* [Exercise instructions]:
a) Please print everything in the passage on product sensors from "Further, there are" down to "the resonance frequency.".
b) List each drawback of manufacturing product sensors by etching that the passage on product sensors names.

Product sensors of this kind are usually manufactured of thin plastic film, which is coated on either side with aluminium foil by laminating. Printing ink is then applied to the aluminium foil, preferably by the gravure technique, wherein by corroding the metal, e.g. by etching, a metal pattern is left to enable the formation of the required circuit, usually a resonance circuit consisting of one or more coils and a capacitor. Recycling etched metal for reuse is difficult and expensive. Even if part of the metal could be recovered for reuse, the etching process generates waste products harmful to the environment, requiring appropriate storage. Manufacturing by etching does not allow targeted manufacture. Printing with conductive ink is not possible in conjunction with a sensor made by etching, because the known conductive inks do not withstand the etching bath; therefore printing the fuse is not possible, or it has to be printed after etching.

Furthermore, it must be possible to deactivate the product sensor as easily as possible, thus ensuring that the person who has appropriately bought the product to which the product sensor has been attached will not cause unnecessary alarms when exiting the store.

The deactivation of such product sensors usually entails breaking a conductor wire within the resonance circuit, or causing a short circuit between the capacitor boards in the resonance circuit. In a product sensor based on the breaking of the conductor wire there is a conductor wire preferably with a weakened part, where the conductor will break when the sensor is exposed, at resonance frequency, to an electromagnetic field exceeding a certain predetermined minimum power level.

Further, there are known product sensors which can be activated prior to use, thus enabling the attachment of product sensors to products already at the manufacturing stage, which makes product protection against theft easier and faster. The activation is based on the use of e.g. two resonance frequencies, in which case the non-activated sensor does not resonate at identification frequency. In such a case activation is effected by changing the resonance frequency, e.g. by breaking a conductor wire in a resonance circuit, thereby changing the resonance frequency.

Prior art product protection self-adhesive stickers are attached either to the product or the product package. This is done either manually or with a machine made for the purpose. The fixing of the stickers therefore raises the manufacturing costs of the product. Furthermore, procuring the stickers is a process of its own.

In many cases, the product protection sticker is preferably to be attached in a place that is not easily discernible. In such a case, any inappropriate deactivation of the sticker is easier to prevent than it would be, were the sticker to be placed in a visible spot. It is not easy or even possible in all products, to place the product protection sticker unnoticeably, in which cases the product protection sticker is easily detectable.

* [Recorded information]:
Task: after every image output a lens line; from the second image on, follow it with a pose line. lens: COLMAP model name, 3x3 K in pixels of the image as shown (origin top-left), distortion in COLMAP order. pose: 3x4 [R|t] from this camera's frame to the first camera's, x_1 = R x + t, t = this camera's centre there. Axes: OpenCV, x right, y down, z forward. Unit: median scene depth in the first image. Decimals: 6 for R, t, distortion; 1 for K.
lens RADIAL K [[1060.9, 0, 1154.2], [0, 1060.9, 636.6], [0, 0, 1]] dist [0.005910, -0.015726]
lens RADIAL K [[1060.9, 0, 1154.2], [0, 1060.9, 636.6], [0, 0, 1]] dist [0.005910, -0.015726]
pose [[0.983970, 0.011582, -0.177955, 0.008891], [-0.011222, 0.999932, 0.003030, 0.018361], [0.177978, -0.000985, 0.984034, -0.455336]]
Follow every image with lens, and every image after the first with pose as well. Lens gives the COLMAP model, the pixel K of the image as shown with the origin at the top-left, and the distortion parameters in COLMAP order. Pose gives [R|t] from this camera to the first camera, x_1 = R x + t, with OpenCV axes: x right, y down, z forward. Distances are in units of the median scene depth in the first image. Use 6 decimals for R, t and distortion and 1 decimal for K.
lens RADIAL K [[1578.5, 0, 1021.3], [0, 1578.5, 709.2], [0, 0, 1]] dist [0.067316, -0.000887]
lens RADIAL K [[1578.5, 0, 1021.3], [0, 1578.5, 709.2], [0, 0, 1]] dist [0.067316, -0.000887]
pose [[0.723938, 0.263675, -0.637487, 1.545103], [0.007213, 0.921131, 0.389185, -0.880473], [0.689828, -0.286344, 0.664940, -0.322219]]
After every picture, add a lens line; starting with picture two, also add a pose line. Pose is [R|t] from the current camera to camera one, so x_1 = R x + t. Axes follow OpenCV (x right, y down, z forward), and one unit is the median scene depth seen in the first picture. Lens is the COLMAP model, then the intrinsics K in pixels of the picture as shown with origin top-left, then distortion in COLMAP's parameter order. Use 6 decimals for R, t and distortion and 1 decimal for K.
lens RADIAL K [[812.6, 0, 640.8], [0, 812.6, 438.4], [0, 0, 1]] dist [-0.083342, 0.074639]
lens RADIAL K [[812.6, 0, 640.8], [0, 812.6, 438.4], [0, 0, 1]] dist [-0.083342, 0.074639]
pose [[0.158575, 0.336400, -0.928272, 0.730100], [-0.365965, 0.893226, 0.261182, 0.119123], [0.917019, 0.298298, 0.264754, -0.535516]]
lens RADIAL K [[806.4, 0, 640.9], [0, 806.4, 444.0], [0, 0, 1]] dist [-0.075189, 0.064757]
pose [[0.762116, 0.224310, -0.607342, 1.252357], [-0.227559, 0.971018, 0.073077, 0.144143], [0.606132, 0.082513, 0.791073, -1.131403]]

* [Per-task answers]:
a)
Further, there are known product sensors which can be activated prior to use, thus enabling the attachment of product sensors to products already at the manufacturing stage, which makes product protection against theft easier and faster. The activation is based on the use of e.g. two resonance frequencies, in which case the non-activated sensor does not resonate at identification frequency. In such a case activation is effected by changing the resonance frequency, e.g. by breaking a conductor wire in a resonance circuit, thereby changing the resonance frequency.

b)
- Recycling etched metal for reuse is difficult and expensive.
- The etching process generates waste products harmful to the environment, which require appropriate storage.
- Manufacturing by etching does not allow targeted manufacture.
- Printing with conductive ink is not possible, because known conductive inks do not withstand the etching bath, so the fuse either cannot be printed or has to be printed after etching.